▸ AIM OF THE TASK
Write out every line of text in the listing below word for word, leaving out the picture markers.

▸ INFORMATION PROVIDED
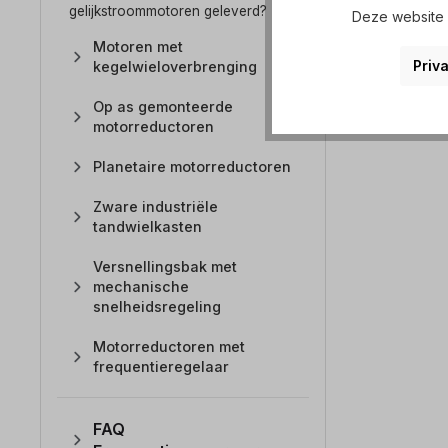
gelijkstroommotoren geleverd?
Deze website g
Motoren met
Priva
kegelwieloverbrenging
Op as gemonteerde
motorreductoren
Planetaire motorreductoren
Zware industriële
tandwielkasten
Versnellingsbak met
mechanische
snelheidsregeling
Motorreductoren met
frequentieregelaar
FAQ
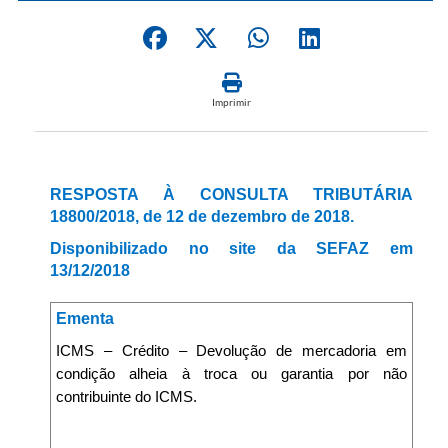
Imprimir
RESPOSTA À CONSULTA TRIBUTÁRIA
18800/2018, de 12 de dezembro de 2018.
Disponibilizado no site da SEFAZ em
13/12/2018
Ementa
ICMS – Crédito – Devolução de mercadoria em
condição alheia à troca ou garantia por não
contribuinte do ICMS.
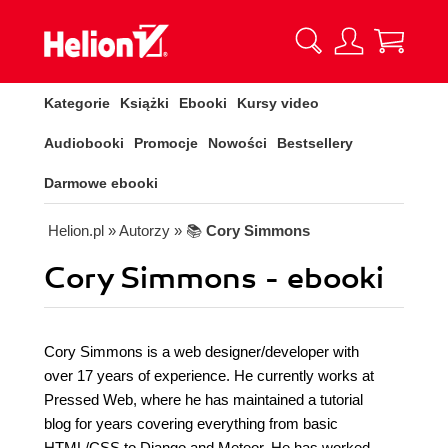
Kategorie
Książki
Ebooki
Kursy video
Audiobooki
Promocje
Nowości
Bestsellery
Darmowe ebooki
Helion.pl
» Autorzy
» 📚
Cory Simmons
Cory Simmons - ebooki
Cory Simmons is a web designer/developer with
over 17 years of experience. He currently works at
Pressed Web, where he has maintained a tutorial
blog for years covering everything from basic
HTML/CSS to Django and Meteor. He has worked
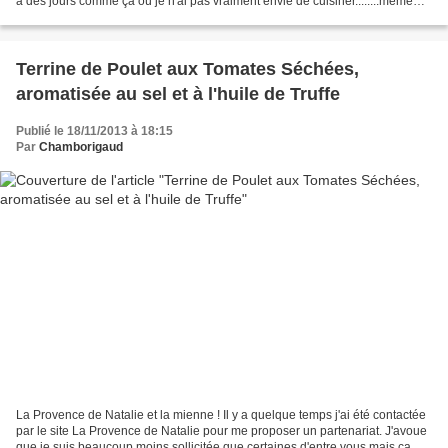
a des jours comme ça où je n'ai pas vraiment envie de cuisiner........même
pas envie d'aller au resto....
Terrine de Poulet aux Tomates Séchées,
aromatisée au sel et à l'huile de Truffe
Publié le 18/11/2013 à 18:15
Par
Chamborigaud
La Provence de Natalie et la mienne ! Il y a quelque temps j'ai été contactée
par le site La Provence de Natalie pour me proposer un partenariat. J'avoue
que je suis beaucoup moins sollicitée que certaines d'entre vous mais ça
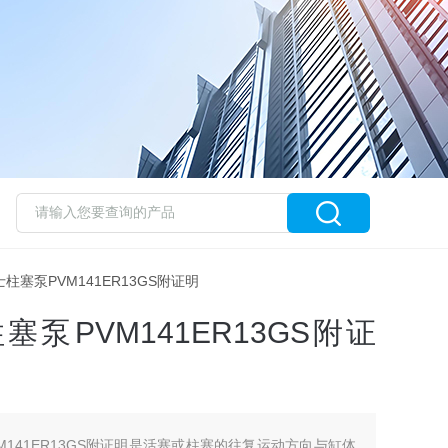
威格士柱塞泵PVM141ER13GS附证明
塞泵PVM141ER13GS附证
VM141ER13GS附证明是活塞或柱塞的往复运动方向与缸体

▸ TASK ANSWER
gelijkstroommotoren geleverd?
Deze website g
Motoren met
Priva
kegelwieloverbrenging
Op as gemonteerde
motorreductoren
Planetaire motorreductoren
Zware industriële
tandwielkasten
Versnellingsbak met
mechanische
snelheidsregeling
Motorreductoren met
frequentieregelaar
FAQ
Imprimir
RESPOSTA À CONSULTA TRIBUTÁRIA
18800/2018, de 12 de dezembro de 2018.
Disponibilizado no site da SEFAZ em
13/12/2018
Ementa
ICMS – Crédito – Devolução de mercadoria em
condição alheia à troca ou garantia por não
contribuinte do ICMS.
Kategorie
Książki
Ebooki
Kursy video
Audiobooki
Promocje
Nowości
Bestsellery
Darmowe ebooki
Helion.pl
» Autorzy
» 📚
Cory Simmons
Cory Simmons - ebooki
Cory Simmons is a web designer/developer with
over 17 years of experience. He currently works at
Pressed Web, where he has maintained a tutorial
blog for years covering everything from basic
HTML/CSS to Django and Meteor. He has worked
a des jours comme ça où je n'ai pas vraiment envie de cuisiner........même
pas envie d'aller au resto....
Terrine de Poulet aux Tomates Séchées,
aromatisée au sel et à l'huile de Truffe
Publié le 18/11/2013 à 18:15
Par
Chamborigaud
La Provence de Natalie et la mienne ! Il y a quelque temps j'ai été contactée
par le site La Provence de Natalie pour me proposer un partenariat. J'avoue
que je suis beaucoup moins sollicitée que certaines d'entre vous mais ça
威格士柱塞泵PVM141ER13GS附证明
塞泵PVM141ER13GS附证
VM141ER13GS附证明是活塞或柱塞的往复运动方向与缸体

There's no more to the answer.